Remix.run Logo
abhgh 3 hours ago

These "You're right to push back" scenarios are scary for me. I mostly code ML implementations, and some of the errors Claude Code (CC - have only used Opus 4.7) makes are very sneaky, and if you don't have sufficient experience in the area (I see this with people entering ML and writing their implementations with CC), you wouldn't know when to question CC and will let errors or future pitfalls silently slip into your code. A recent example was when there was data leakage in a model calibration step, which it refused to see as an error, till I wrote a detailed reason, and then it agreed that there was a "subtle leakage".

nostrebored 2 hours ago | parent [-]

The leakage problem is so pervasive. None of the frontier models seem to have any idea how to actually hold out rows. God help you if you decide to change the data mix.
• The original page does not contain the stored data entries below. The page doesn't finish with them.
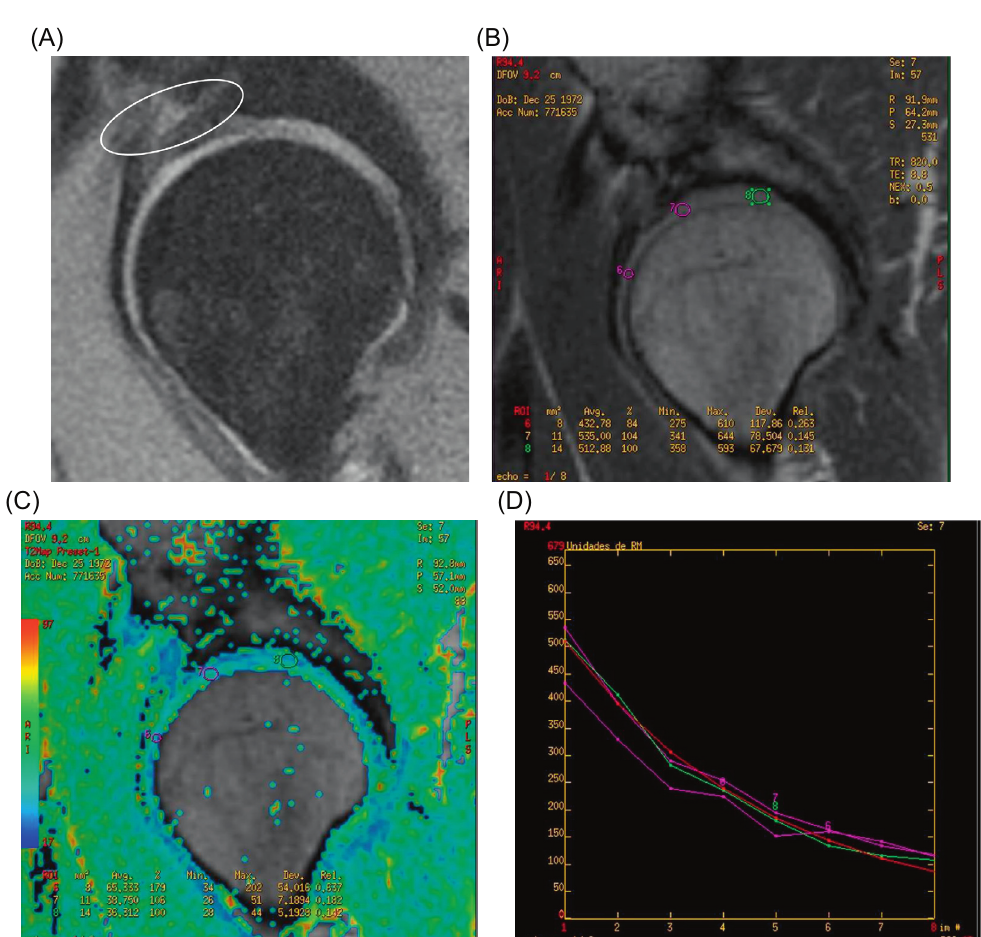
Figure 4. Pre- and post-operative MR of case number 2. The improvement is evaluated quantitative (100% of filling of the lesion) and qualitative (decrease in T2 values, showing hyaline cartilage). (A) PDFS sagital imaging of the right hip showing the extensive zone of alteration of the signal and delamination in the anterosuperior quadrant of the acetabular articular surface. (B–D) T2 mapping of the same joint 15 months after the surgery and the morphological improvement of the chondral lining and practical normalization of T2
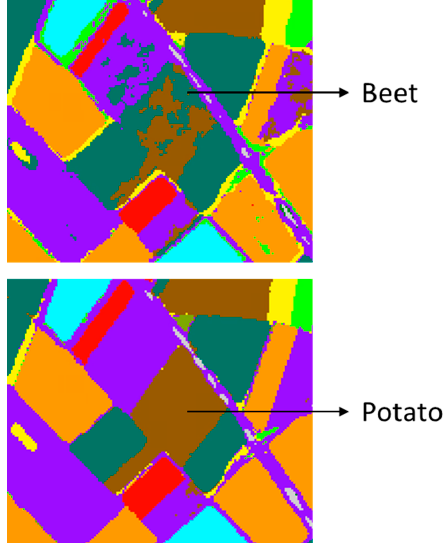
Figure 6. The combined Sentinel-1 and -2 classification result of June ( upper panel ) shows more within-field variability than the classification result of August ( lower panel ). In this particular example, the zones in the center field that were wrongly classified as beet in June but were correctly classified as potato in August.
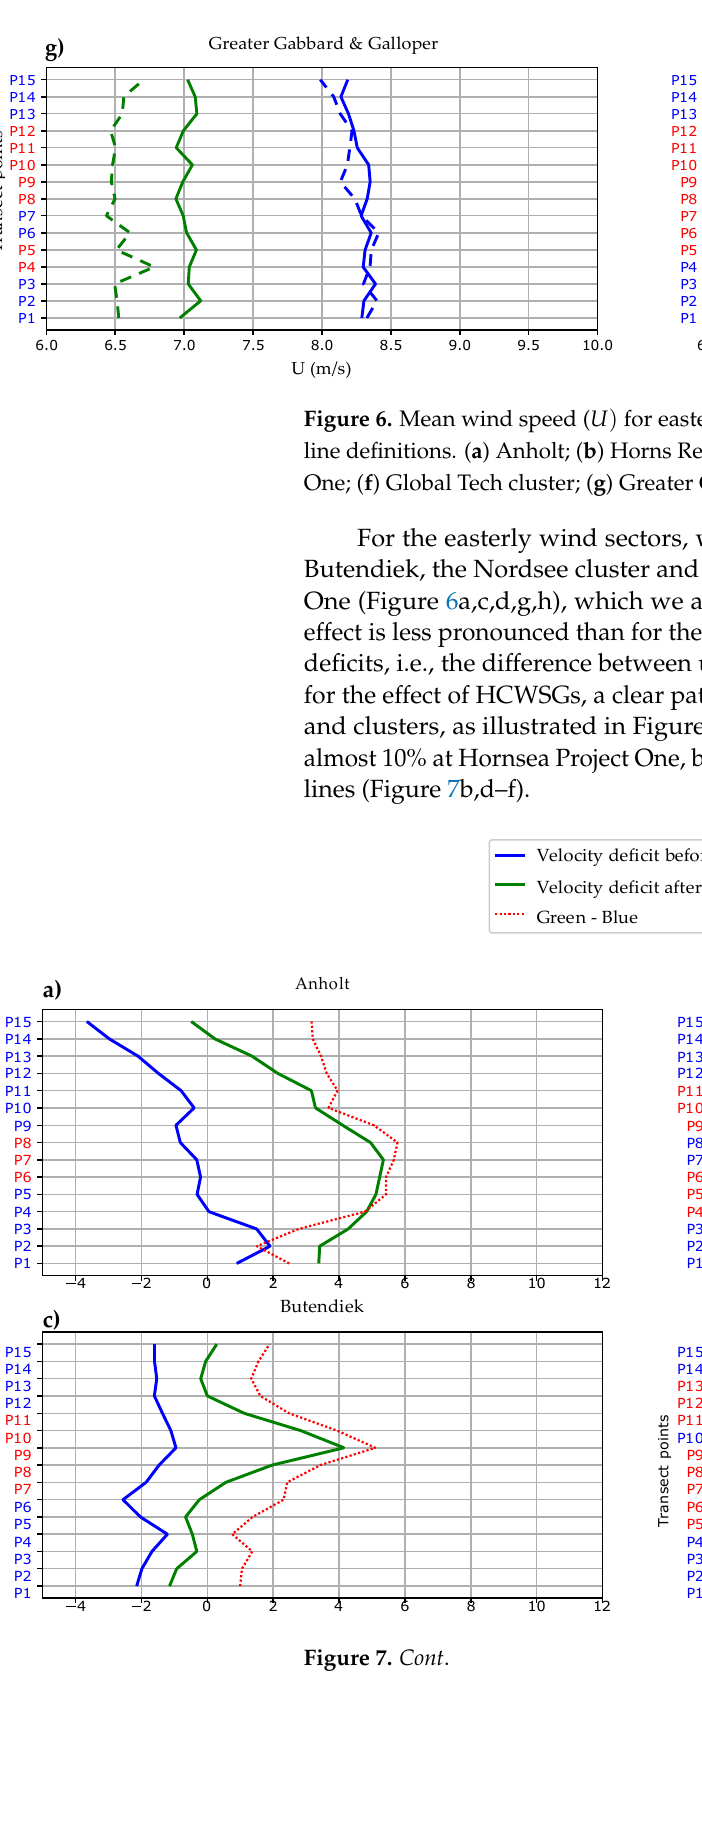
Figure 7. Velocity deficit ( 𝛥𝑈) for easterly winds over the OWFs and clusters. See Figure 5 for the definitions of lines. ( a ) Anholt; ( b ) Horns Rev cluster; ( c ) Butendiek; ( d ) Nordsee cluster; ( e ) East Anglia One; ( f ) Global Tech cluster; ( g ) Greater Gabbard & Galloper; ( h ) Hornsea Project One. T r a n s e c t p o i n t s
I was working on creating a next-n-actions predictor for one of our use cases and not paying much attention for a PoC. I was fairly happy with the progress for a few days, before actually reading the eval code and seeing that we leaked the final state in every eval.

It's nice to let claude run loose on porting from framework to framework (port my code from TRL to NemoRL to Tinker to VeRL) but looking at what it does in the intermediate steps makes me want to claw my eyes out. And getting it to adhere to our domain model (e.g. we have an SFTConfig and a .to_trl(), or a Row and a .to_harmony()) is impossible.